§ **ASSIGNMENT**
Reproduce the data below from its first line up to and including the line containing "kumulativi revnejši. Še", swapping "vigilant" for "prudent" and leaving everything else unchanged.

§ **DATASET CONTENT**
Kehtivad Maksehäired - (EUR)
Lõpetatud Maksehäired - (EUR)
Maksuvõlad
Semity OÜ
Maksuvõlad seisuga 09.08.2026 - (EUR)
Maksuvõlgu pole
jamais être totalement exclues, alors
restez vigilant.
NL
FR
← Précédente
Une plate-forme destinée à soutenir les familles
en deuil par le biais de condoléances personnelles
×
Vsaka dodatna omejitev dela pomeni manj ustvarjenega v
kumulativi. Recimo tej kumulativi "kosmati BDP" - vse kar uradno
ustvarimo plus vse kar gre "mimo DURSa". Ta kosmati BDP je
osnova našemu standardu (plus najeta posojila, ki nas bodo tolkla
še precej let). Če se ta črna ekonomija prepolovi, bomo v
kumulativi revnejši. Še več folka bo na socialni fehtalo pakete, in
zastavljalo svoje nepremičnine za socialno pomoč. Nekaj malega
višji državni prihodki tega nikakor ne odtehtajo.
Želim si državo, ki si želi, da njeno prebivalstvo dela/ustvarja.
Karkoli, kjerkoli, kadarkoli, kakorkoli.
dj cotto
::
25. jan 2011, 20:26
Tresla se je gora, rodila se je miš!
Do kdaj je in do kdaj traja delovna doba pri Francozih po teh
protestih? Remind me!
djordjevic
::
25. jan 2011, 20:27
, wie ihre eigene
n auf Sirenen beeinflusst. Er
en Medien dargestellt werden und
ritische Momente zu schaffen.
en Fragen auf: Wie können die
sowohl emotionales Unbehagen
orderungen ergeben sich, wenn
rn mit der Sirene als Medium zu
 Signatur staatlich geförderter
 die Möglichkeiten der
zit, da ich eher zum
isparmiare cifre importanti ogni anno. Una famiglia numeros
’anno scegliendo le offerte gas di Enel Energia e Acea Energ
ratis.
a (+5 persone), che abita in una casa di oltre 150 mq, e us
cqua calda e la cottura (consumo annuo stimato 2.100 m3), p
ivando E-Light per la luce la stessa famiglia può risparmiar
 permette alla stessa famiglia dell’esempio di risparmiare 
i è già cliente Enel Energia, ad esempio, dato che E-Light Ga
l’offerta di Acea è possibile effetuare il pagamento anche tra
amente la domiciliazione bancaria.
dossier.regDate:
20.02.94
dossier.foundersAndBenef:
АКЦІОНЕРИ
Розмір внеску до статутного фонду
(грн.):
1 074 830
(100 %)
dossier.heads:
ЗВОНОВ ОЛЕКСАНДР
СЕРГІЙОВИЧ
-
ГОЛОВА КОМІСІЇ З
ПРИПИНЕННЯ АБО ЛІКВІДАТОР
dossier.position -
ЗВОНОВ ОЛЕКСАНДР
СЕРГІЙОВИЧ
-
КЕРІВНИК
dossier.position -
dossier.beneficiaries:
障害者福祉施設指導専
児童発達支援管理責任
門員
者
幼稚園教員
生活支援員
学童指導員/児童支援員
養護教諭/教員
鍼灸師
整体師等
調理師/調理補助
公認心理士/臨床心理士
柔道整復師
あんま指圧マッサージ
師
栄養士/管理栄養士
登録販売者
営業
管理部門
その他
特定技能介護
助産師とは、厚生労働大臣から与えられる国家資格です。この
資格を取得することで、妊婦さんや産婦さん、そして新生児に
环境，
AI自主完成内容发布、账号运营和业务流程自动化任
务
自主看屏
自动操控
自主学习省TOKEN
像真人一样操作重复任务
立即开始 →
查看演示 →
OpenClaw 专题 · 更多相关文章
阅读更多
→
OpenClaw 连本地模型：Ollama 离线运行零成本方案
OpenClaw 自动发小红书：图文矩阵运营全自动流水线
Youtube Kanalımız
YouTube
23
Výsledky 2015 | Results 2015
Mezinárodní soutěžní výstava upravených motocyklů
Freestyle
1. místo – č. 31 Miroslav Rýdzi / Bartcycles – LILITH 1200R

§ **YOUR RESPONSE**
Kehtivad Maksehäired - (EUR)
Lõpetatud Maksehäired - (EUR)
Maksuvõlad
Semity OÜ
Maksuvõlad seisuga 09.08.2026 - (EUR)
Maksuvõlgu pole
jamais être totalement exclues, alors
restez prudent.
NL
FR
← Précédente
Une plate-forme destinée à soutenir les familles
en deuil par le biais de condoléances personnelles
×
Vsaka dodatna omejitev dela pomeni manj ustvarjenega v
kumulativi. Recimo tej kumulativi "kosmati BDP" - vse kar uradno
ustvarimo plus vse kar gre "mimo DURSa". Ta kosmati BDP je
osnova našemu standardu (plus najeta posojila, ki nas bodo tolkla
še precej let). Če se ta črna ekonomija prepolovi, bomo v
kumulativi revnejši. Še več folka bo na socialni fehtalo pakete, in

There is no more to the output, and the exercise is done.